Role Management Software: Making it Work for You

Role management software enables the creation and lifecycle management of enterprise job roles

By Mary Brandel

Page 2

Do's and Don'ts
DON'T select a tool until you've defined your process. Implementers warn that the system should support the role management process, not the other way around. That was clear to Martin Kruit, a vice president at ABN Amro, who knew that the wholesale business unit in which he worked needed to improve the way it handled access management. At the time, access requests were sent to whichever administrator had implemented the application. Essentially, Kruit says, "If you needed something you could get it. There was no rationale behind it."

So, in 2004, Kruit and his team worked to create a centralized system that not only streamlined the process but also met the needs of internal auditors to prove employees had access only to needed resources.

The team worked, department by department, to define roles and determine what access people in those roles required. It manually cleaned up the system, including ridding it of "orphaned" accounts of ex-employees. At the time, Kruit says, there was nothing available to automate this process so his team used spreadsheets to record roles and related access needs, but this eventually grew unwieldy. By 2005, Kruit and his team began looking for a role management tool and decided on BHOLD.

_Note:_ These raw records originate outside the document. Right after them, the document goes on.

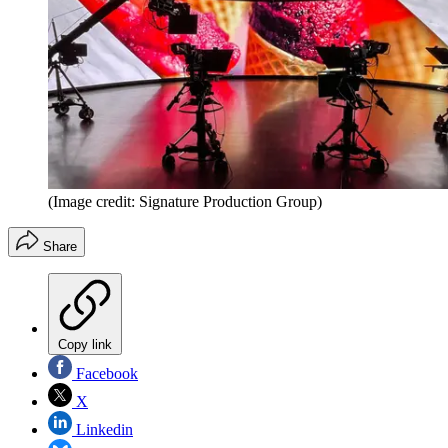
(Image credit: Signature Production Group)
Share
Copy link
Facebook
X
Linkedin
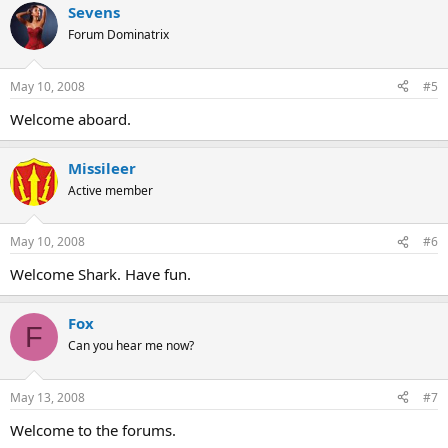
Sevens
Forum Dominatrix
May 10, 2008
#5
Welcome aboard.
Missileer
Active member
May 10, 2008
#6
Welcome Shark. Have fun.
Fox
F
Can you hear me now?
May 13, 2008
#7
Welcome to the forums.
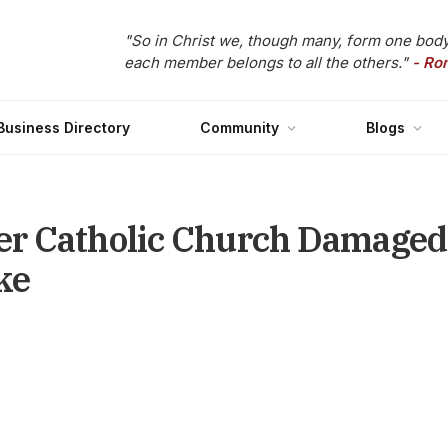
"So in Christ we, though many, form one body
each member belongs to all the others."
- Ro
Business Directory
Community
Blogs
r Catholic Church Damaged 
ke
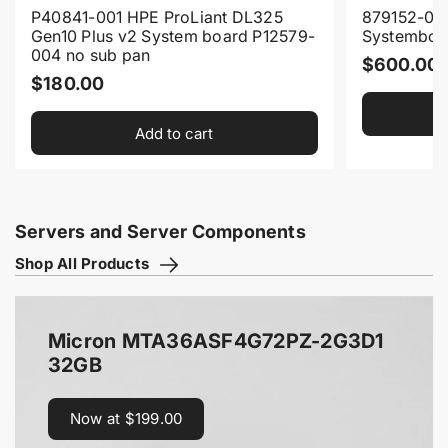
P40841-001 HPE ProLiant DL325
879152-00
Gen10 Plus v2 System board P12579-
Systemboa
004 no sub pan
R
$600.00
R
$180.00
e
e
g
Add to cart
g
u
u
l
l
a
a
r
Servers and Server Components
r
p
Shop All Products
p
r
r
i
i
c
Micron MTA36ASF4G72PZ-2G3D1
c
e
32GB
e
Now at $199.00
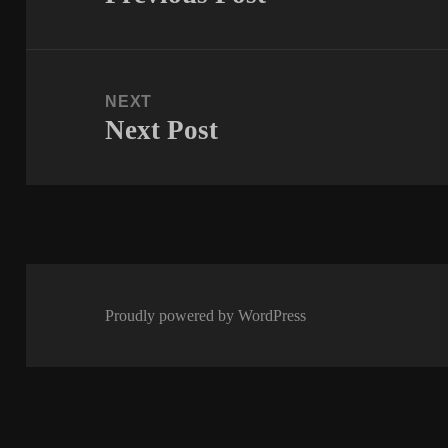
post:
NEXT
Next Post
Next
post:
Proudly powered by WordPress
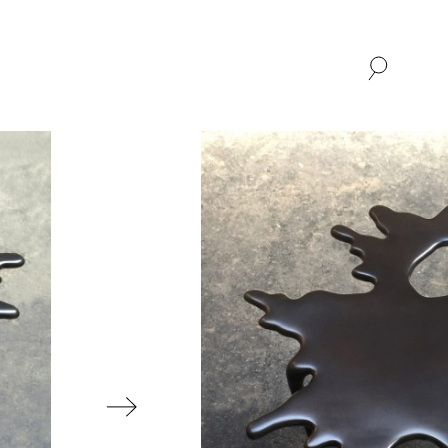
SHOP
ABOUT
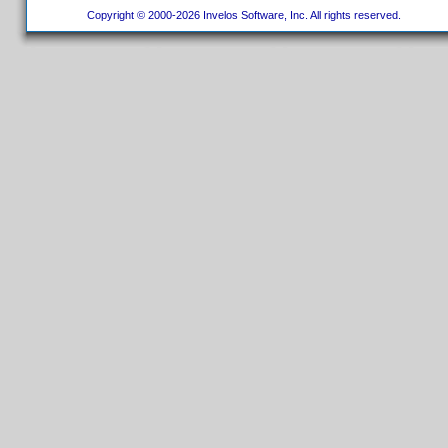
Copyright © 2000-2026 Invelos Software, Inc. All rights reserved.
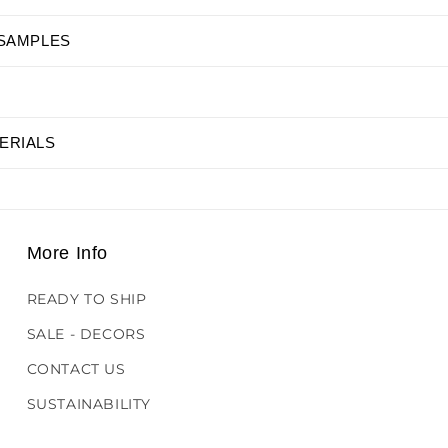
 SAMPLES
ERIALS
More Info
READY TO SHIP
SALE - DECORS
CONTACT US
SUSTAINABILITY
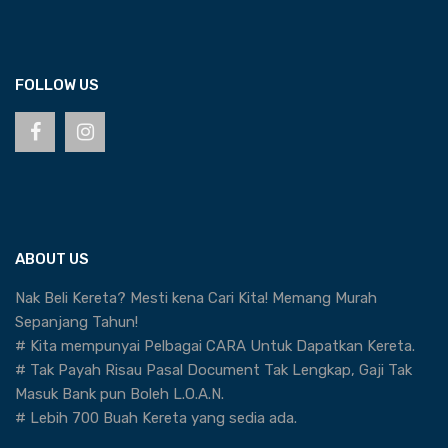
FOLLOW US
ABOUT US
Nak Beli Kereta? Mesti kena Cari Kita! Memang Murah
Sepanjang Tahun!
# Kita mempunyai Pelbagai CARA Untuk Dapatkan Kereta.
# Tak Payah Risau Pasal Document Tak Lengkap, Gaji Tak
Masuk Bank pun Boleh L.O.A.N.
# Lebih 700 Buah Kereta yang sedia ada.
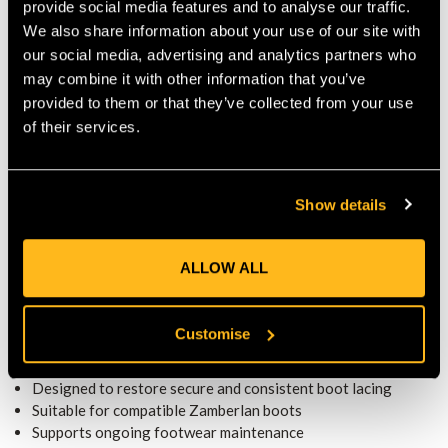
provide social media features and to analyse our traffic.
keep footwear ready for daily use.
We also share information about your use of our site with
REPAIR AND MAINTENANCE
our social media, advertising and analytics partners who
The kit supports replacement of BOA M4 components to
may combine it with other information that you’ve
restore secure lacing performance. Therefore, it helps maintain
provided to them or that they’ve collected from your use
proper boot fit and comfort.
of their services.
COMPATIBILITY AND USE
Designed for use with compatible Zamberlan boots fitted with
the BOA M4 system, the kit supports reliable footwear
Show details
maintenance.
EVERYDAY PRACTICALITY
Thanks to its functional design, the kit suits regular use as part
ALLOW ALL
of a professional boot care routine. Consequently, it helps
extend the usable life of footwear.
KEY FEATURES
Customise
Replacement kit for BOA M4 closure systems
Designed to restore secure and consistent boot lacing
Suitable for compatible Zamberlan boots
Supports ongoing footwear maintenance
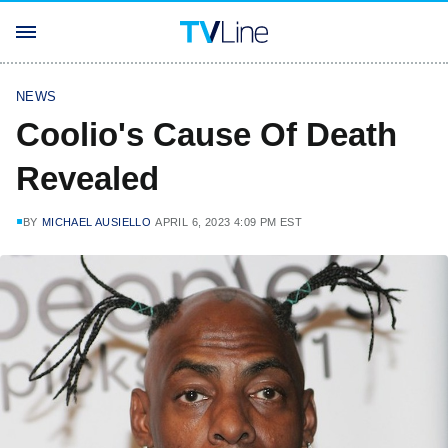
NEWS
Coolio's Cause Of Death
Revealed
BY
MICHAEL AUSIELLO
APRIL 6, 2023 4:09 PM EST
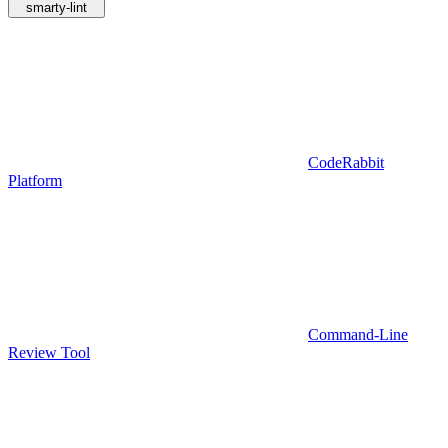
smarty-lint
CodeRabbit
Platform
Command-Line
Review Tool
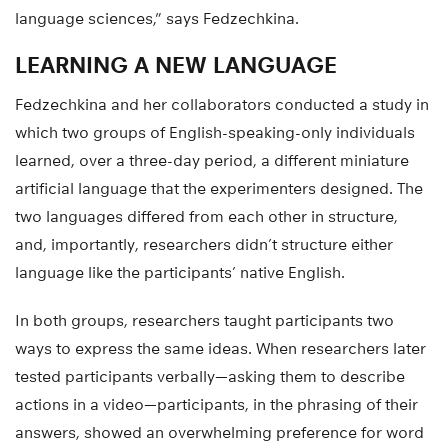
language sciences,” says Fedzechkina.
LEARNING A NEW LANGUAGE
Fedzechkina and her collaborators conducted a study in
which two groups of English-speaking-only individuals
learned, over a three-day period, a different miniature
artificial language that the experimenters designed. The
two languages differed from each other in structure,
and, importantly, researchers didn’t structure either
language like the participants’ native English.
In both groups, researchers taught participants two
ways to express the same ideas. When researchers later
tested participants verbally—asking them to describe
actions in a video—participants, in the phrasing of their
answers, showed an overwhelming preference for word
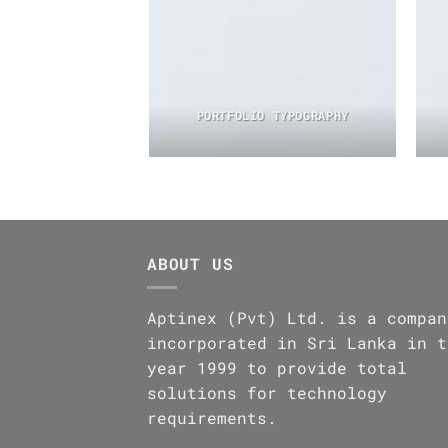
PORTFOLIO TYPOGRAPHY
ABOUT US
Aptinex (Pvt) Ltd. is a compan
incorporated in Sri Lanka in t
year 1999 to provide total
solutions for technology
requirements.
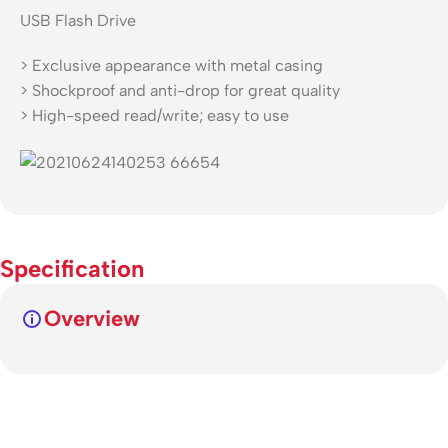
USB Flash Drive
> Exclusive appearance with metal casing
> Shockproof and anti-drop for great quality
> High-speed read/write; easy to use
Specification
Overview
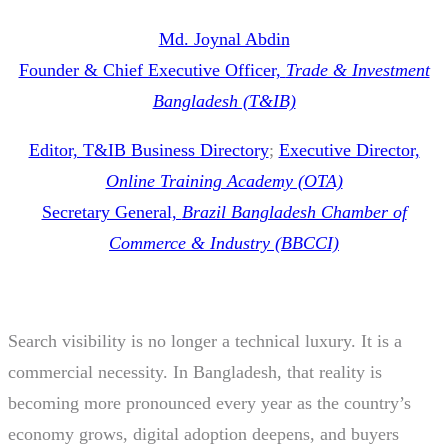
Md. Joynal Abdin
Founder & Chief Executive Officer,
Trade & Investment
Bangladesh (T&IB)
Editor, T&IB Business Directory
;
Executive Director,
Online Training Academy (OTA)
Secretary General,
Brazil Bangladesh Chamber of
Commerce & Industry (BBCCI)
Search visibility is no longer a technical luxury. It is a
commercial necessity. In Bangladesh, that reality is
becoming more pronounced every year as the country’s
economy grows, digital adoption deepens, and buyers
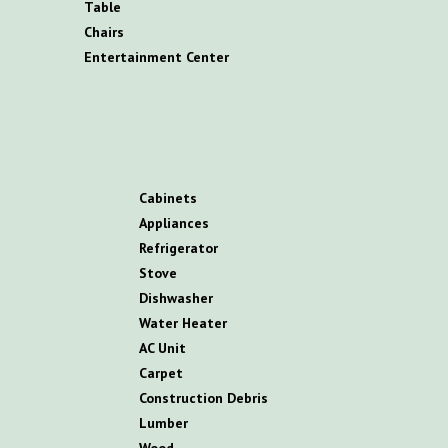
T
able
C
hairs
E
ntertainment
C
enter
C
abinets
A
ppliances
R
efrigerator
S
tove
D
ishwasher
W
ater
H
eater
AC
U
nit
C
arpet
C
onstruction
D
ebris
L
umber
W
ood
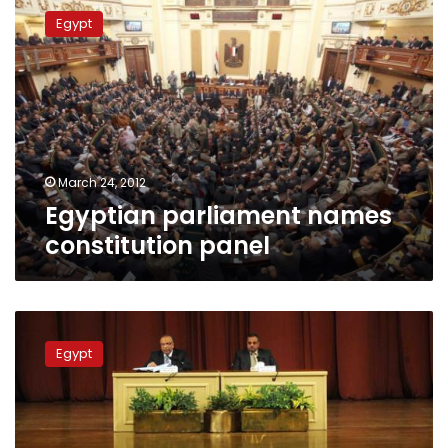
parliament
Egypt
names
constitution
panel
March 24, 2012
Egyptian parliament names
constitution panel
Brotherhood
issues
Egypt
vehement
criticism
of
cabinet,
SCAF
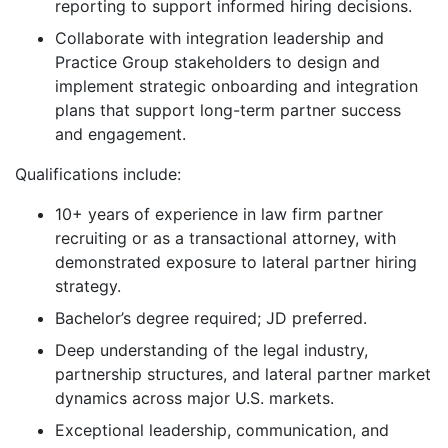
reporting to support informed hiring decisions.
Collaborate with integration leadership and
Practice Group stakeholders to design and
implement strategic onboarding and integration
plans that support long-term partner success
and engagement.
Qualifications include:
10+ years of experience in law firm partner
recruiting or as a transactional attorney, with
demonstrated exposure to lateral partner hiring
strategy.
Bachelor’s degree required; JD preferred.
Deep understanding of the legal industry,
partnership structures, and lateral partner market
dynamics across major U.S. markets.
Exceptional leadership, communication, and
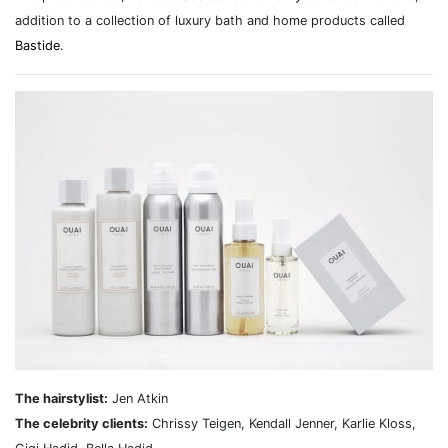
addition to a collection of luxury bath and home products called
Bastide
.
The hairstylist:
Jen Atkin
The celebrity clients:
Chrissy Teigen, Kendall Jenner, Karlie Kloss,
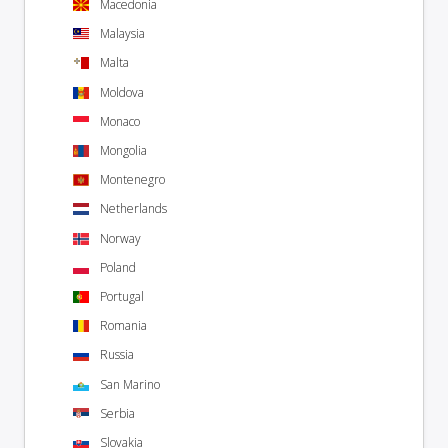
Macedonia
Malaysia
Malta
Moldova
Monaco
Mongolia
Montenegro
Netherlands
Norway
Poland
Portugal
Romania
Russia
San Marino
Serbia
Slovakia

Now, when an access request comes in, the system reconciles it against the requestor's role profile and sends an e-mail to an offshore administrator in India to provide access. ABN Amro does not do automated provisioning because it would be too costly to create the customized interfaces with the company's legacy systems, Kruit says.

"We looked for software that fit our philosophy of having a strong process first and then the automation," he says. "The system had to grow with us, and not all companies did that—they just want to sell you a total solution."

Similarly, Energy East spent six months redesigning its process before "throwing software at it," says Steven Harkola, director of support services at the diversified energy delivery provider. His team trained 40 team members in ITIL foundations and worked with a consultancy to form a project management office, eventually deciding to integrate access management with incident and asset management processes to create a Web-based shopping-cart-like front end to the system.

In fact, when Energy East decided on Courion as a vendor, Harkola says, a major factor was the vendor's willingness to perform the integration work necessary to connect the systems together and create a workflow system.

DO take a combined top-down, bottom-up approach. According to Kampman, role management typically combines a top-down (or business responsibility-driven) perspective, and a bottom-up (or system resource-oriented) approach. Top-down reflects the needs of the business, while bottom-up reflects the application privileges and permission sets to satisfy those business responsibilities.